Spatially-Explicit, Dynamic Simulations of LCLUC: Develop a cellular automata (CA) system to generate LCLU simulations based upon actual conditions observed through the satellite image time-series and extended in time and space through observed rules and interactions between neighbors. The empirical models of LCLUC from the longitudinal survey data will be used to inform the CA models by generating weights and rules of behavior in the model. As well, the satellite time-series and the image change-detections and pixel history or trajectory work will also inform the CA models by imposing preferred pattern, and settlement trajectories, deforestation and reforestation pathways, and in short, landscape behavior to socio-economic and demographic, biophysical, and geographical conditions and characteristics for the simulation of LULC dynamics over time and throughout the region. Among the research questions to be considered include the following: are the rates and patterns of LCLUC non-linear due to feedbacks between the process of change and the existing patterns of land use and land cover? Do spatial patterns of LCLU cause a change in the fitness of the weighting of the transition probabilities? What are the LCLU patterns at year 2025 and at other selected time frames when LCLU dynamics are simulated using variables representing the socio-economic and demographic, biophysical, and the geographical domains? Are feedbacks between human activities and ecological dynamics non-linear? How can the science of complexity be used to understand how simple, fundamental processes combine to produce complex holistic systems? How can non-equilibrium systems, with feedbacks leading to non-linearity, evolve into systems that exhibit criticality, and thereby capture key elements of the dynamics of LCLU in the Amazon? What are the emerging patterns or trajectories of LCLUC across the satellite time-series, and do they represent LCLU patterns indicative of agricultural extensification or intensification, and how much secondary plant succession is occurring and why?

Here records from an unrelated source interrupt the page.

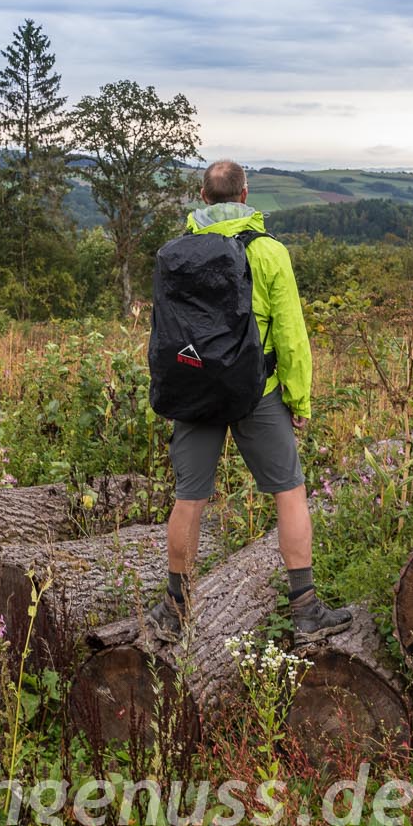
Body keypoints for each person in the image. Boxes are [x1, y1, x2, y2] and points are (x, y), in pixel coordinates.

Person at [149, 159, 352, 644]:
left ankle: (175, 608)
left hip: (194, 387)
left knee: (189, 497)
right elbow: (291, 334)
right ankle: (305, 609)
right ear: (245, 195)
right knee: (289, 492)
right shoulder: (268, 252)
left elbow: (165, 331)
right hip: (255, 390)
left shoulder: (173, 253)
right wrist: (299, 400)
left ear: (202, 196)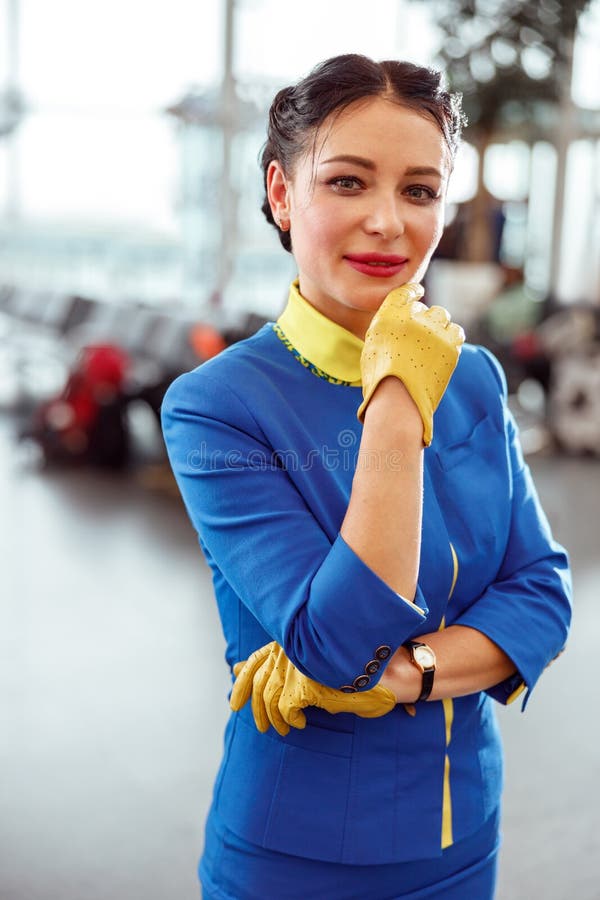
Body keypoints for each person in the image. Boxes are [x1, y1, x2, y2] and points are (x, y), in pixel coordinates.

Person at [161, 54, 572, 900]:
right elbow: (337, 642)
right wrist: (393, 397)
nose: (389, 221)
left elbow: (542, 593)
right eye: (348, 182)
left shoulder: (475, 378)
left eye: (420, 191)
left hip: (463, 837)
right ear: (281, 193)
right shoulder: (216, 406)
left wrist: (404, 672)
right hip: (299, 857)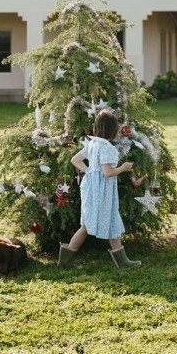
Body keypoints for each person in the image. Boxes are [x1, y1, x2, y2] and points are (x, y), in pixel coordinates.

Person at [58, 108, 141, 269]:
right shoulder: (107, 148)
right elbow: (108, 172)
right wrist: (123, 168)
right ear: (113, 129)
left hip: (91, 188)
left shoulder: (93, 143)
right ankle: (65, 261)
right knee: (90, 224)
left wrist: (90, 171)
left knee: (106, 219)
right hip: (102, 192)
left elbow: (75, 160)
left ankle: (121, 260)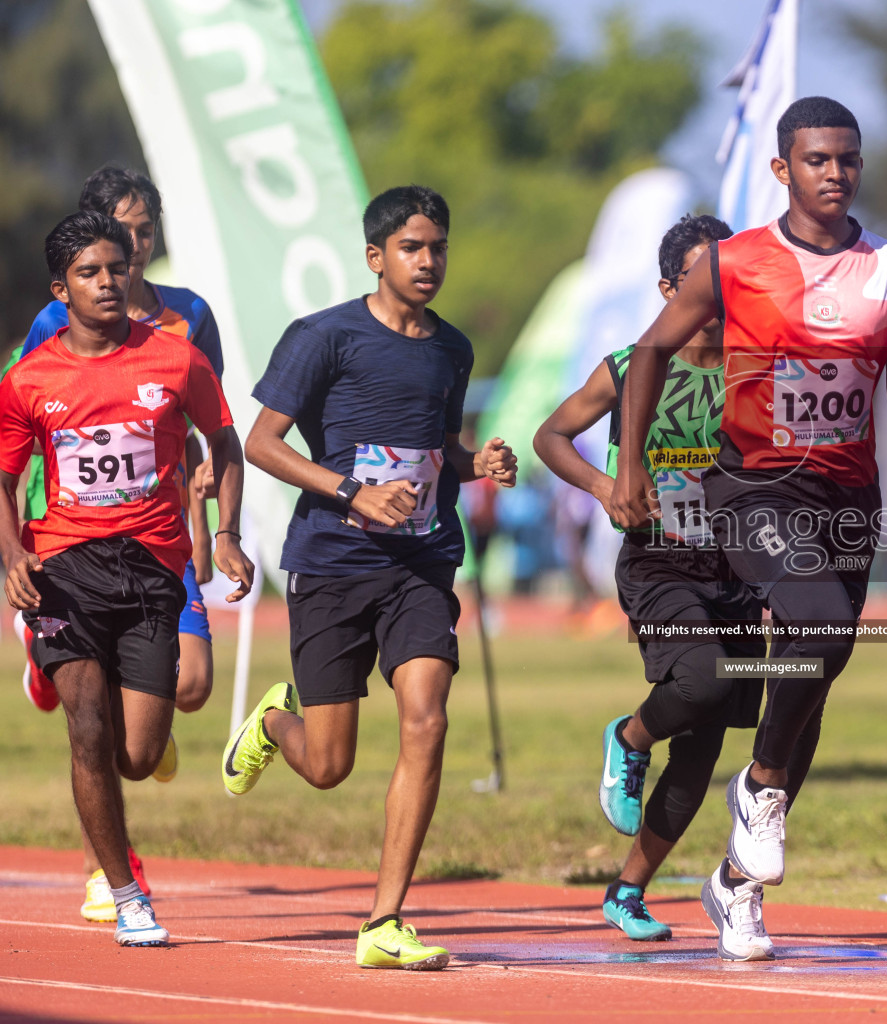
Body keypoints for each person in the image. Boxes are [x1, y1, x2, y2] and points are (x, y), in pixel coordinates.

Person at [610, 97, 887, 959]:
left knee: (812, 672)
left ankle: (737, 883)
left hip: (851, 500)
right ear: (783, 170)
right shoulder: (732, 262)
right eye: (818, 159)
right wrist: (631, 467)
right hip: (751, 491)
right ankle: (756, 787)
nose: (836, 172)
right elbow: (645, 355)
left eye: (849, 158)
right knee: (815, 627)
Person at [226, 185, 517, 971]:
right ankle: (274, 722)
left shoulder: (450, 348)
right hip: (331, 562)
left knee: (426, 718)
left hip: (420, 563)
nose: (428, 262)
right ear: (375, 256)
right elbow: (262, 444)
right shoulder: (323, 337)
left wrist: (476, 464)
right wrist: (353, 491)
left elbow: (439, 449)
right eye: (412, 248)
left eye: (438, 248)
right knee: (327, 766)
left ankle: (385, 921)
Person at [0, 211, 252, 947]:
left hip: (151, 568)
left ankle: (81, 691)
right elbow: (5, 477)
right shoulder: (30, 379)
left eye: (117, 268)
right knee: (86, 729)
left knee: (136, 756)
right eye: (90, 273)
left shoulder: (176, 360)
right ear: (61, 288)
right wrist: (14, 556)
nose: (109, 282)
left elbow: (226, 443)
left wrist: (227, 534)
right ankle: (124, 891)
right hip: (65, 570)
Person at [534, 214, 770, 952]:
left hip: (737, 572)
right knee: (697, 683)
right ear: (670, 288)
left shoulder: (755, 371)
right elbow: (550, 434)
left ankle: (628, 889)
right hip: (658, 560)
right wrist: (606, 486)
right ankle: (628, 736)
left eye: (726, 279)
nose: (716, 295)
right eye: (701, 280)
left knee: (700, 752)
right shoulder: (630, 364)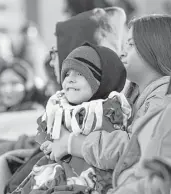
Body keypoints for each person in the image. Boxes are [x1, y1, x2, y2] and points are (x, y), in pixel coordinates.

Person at [45, 14, 171, 194]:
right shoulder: (131, 92)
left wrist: (71, 143)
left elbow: (132, 148)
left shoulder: (163, 99)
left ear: (155, 47)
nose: (122, 52)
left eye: (131, 44)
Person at [30, 42, 132, 193]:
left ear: (103, 80)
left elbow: (109, 149)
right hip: (62, 173)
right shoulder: (61, 107)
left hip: (92, 180)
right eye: (67, 74)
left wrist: (67, 144)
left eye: (80, 73)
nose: (70, 79)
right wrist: (52, 144)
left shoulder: (106, 112)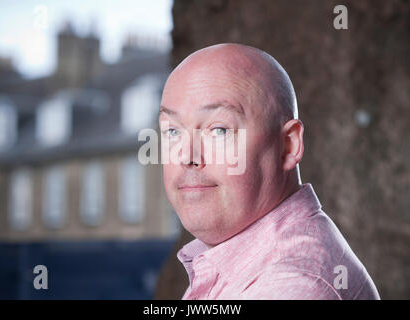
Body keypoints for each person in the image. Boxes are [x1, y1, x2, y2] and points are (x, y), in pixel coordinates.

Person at [159, 43, 380, 300]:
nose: (187, 156)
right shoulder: (241, 266)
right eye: (172, 131)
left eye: (219, 130)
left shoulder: (294, 287)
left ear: (288, 146)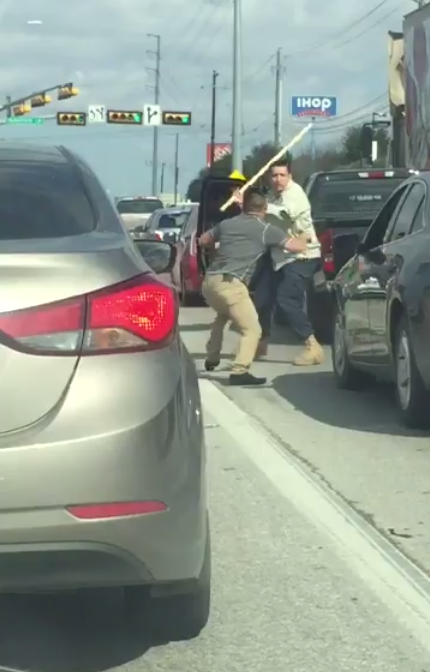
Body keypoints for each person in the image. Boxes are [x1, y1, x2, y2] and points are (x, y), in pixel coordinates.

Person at [198, 187, 307, 386]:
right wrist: (305, 237)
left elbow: (203, 240)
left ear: (244, 207)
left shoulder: (227, 224)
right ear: (264, 208)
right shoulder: (266, 229)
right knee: (252, 330)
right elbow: (296, 247)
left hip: (209, 282)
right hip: (232, 284)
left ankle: (212, 356)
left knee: (223, 315)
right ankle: (240, 370)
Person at [259, 157, 324, 366]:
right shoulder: (273, 196)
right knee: (262, 297)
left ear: (290, 176)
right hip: (281, 257)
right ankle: (260, 342)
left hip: (302, 256)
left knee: (286, 299)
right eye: (274, 175)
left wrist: (260, 205)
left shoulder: (294, 194)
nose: (278, 179)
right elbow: (262, 217)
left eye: (282, 175)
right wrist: (245, 203)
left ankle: (312, 346)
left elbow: (285, 214)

Policy-Relevant Scenarios & LCLUC Simulations: What are the effects of continuing petroleum exploration and extraction and road building on future in-migration of spontaneous colonists to both farm plots and towns? What are their effects on deforestation and land conversions at the finca, sector, and regional scales? How do land management-targeted outcomes of LCLU by strata compare to the LCLUC simulations? What are the implications for LCLUC in terms of government services (e.g., land titles, credit, agricultural extension), infrastructure (especially road development but also schools, health clinics), and institutional development (markets, community organizations, local leadership and policies) in the region? What have been the effects of the creation of the large Yasuni National Parks and the Cuyabeno Nature Reserve within the region on LCLU dynamics within the Oriente and lands adjacent to these conservation areas? How can information on human dynamics and LCLU dynamics be related to policy-relevant research by having the policy analysis contextually inform the research and contribute to policy formation at the national, regional, and local levels?